- Directive -
Set out each line from the following listing that includes the word "dilengkapi".

- Given records -
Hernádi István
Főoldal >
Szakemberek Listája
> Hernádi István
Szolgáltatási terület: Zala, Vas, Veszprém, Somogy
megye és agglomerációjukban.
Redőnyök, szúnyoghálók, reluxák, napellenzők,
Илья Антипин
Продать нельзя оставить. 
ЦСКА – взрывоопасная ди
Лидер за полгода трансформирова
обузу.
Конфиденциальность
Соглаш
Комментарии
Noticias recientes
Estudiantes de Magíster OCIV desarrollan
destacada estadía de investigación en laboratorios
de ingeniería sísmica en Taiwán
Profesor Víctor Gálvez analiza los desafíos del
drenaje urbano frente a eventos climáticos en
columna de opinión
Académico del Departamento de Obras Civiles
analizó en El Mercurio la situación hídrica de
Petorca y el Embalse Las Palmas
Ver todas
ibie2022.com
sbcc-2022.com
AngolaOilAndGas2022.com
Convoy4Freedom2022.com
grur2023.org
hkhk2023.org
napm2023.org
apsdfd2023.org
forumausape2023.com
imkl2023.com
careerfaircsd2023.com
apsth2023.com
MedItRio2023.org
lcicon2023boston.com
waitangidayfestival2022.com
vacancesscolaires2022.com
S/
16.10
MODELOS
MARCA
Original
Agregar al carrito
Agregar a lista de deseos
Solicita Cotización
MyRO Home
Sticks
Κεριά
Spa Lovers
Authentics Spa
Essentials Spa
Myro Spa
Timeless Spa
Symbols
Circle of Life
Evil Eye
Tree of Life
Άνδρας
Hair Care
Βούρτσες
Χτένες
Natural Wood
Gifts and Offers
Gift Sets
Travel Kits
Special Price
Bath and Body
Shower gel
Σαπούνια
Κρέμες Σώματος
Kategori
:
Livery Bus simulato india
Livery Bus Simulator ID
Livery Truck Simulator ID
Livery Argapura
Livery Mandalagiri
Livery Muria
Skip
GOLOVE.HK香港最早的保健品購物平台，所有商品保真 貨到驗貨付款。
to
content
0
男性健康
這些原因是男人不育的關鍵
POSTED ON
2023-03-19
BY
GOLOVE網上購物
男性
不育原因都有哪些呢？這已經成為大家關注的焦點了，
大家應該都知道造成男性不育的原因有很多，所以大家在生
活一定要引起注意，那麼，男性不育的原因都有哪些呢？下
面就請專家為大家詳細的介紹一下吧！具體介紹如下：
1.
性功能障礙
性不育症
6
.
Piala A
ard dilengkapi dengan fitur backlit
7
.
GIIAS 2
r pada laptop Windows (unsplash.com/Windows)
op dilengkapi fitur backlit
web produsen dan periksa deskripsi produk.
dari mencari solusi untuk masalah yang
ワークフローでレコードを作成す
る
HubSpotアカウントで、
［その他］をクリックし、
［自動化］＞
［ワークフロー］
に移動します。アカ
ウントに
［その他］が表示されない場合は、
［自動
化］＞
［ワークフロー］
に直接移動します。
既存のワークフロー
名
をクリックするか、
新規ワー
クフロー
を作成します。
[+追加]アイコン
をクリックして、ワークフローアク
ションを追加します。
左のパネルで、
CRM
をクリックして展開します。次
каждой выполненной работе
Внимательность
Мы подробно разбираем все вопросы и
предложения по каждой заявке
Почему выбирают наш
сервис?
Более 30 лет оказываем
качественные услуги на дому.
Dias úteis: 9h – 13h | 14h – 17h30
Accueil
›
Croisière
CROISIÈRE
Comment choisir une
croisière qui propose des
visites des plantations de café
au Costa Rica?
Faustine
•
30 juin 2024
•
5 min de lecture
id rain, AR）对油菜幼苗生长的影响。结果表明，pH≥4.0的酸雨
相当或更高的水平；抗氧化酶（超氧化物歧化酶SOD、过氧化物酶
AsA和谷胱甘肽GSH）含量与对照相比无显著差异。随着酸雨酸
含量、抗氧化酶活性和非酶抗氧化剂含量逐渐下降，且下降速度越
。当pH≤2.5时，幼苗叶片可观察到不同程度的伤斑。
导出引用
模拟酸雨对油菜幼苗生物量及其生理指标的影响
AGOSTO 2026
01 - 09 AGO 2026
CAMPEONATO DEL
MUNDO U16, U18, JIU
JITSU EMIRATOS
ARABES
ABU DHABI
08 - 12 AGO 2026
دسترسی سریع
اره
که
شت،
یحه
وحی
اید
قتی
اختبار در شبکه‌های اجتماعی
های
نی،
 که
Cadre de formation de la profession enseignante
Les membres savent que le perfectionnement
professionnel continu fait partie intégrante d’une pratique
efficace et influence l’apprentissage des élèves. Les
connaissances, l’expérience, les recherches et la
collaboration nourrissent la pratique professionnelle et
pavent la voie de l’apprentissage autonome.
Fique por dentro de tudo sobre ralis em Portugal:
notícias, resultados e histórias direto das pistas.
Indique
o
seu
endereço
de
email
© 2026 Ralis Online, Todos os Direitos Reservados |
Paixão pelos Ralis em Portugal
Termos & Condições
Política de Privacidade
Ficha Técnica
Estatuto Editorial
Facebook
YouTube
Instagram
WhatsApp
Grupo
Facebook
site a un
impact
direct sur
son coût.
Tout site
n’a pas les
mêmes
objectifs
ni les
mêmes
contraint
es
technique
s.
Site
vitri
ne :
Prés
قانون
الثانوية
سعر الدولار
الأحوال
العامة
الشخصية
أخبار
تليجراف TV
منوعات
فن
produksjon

- Answer section -
ard dilengkapi dengan fitur backlit
op dilengkapi fitur backlit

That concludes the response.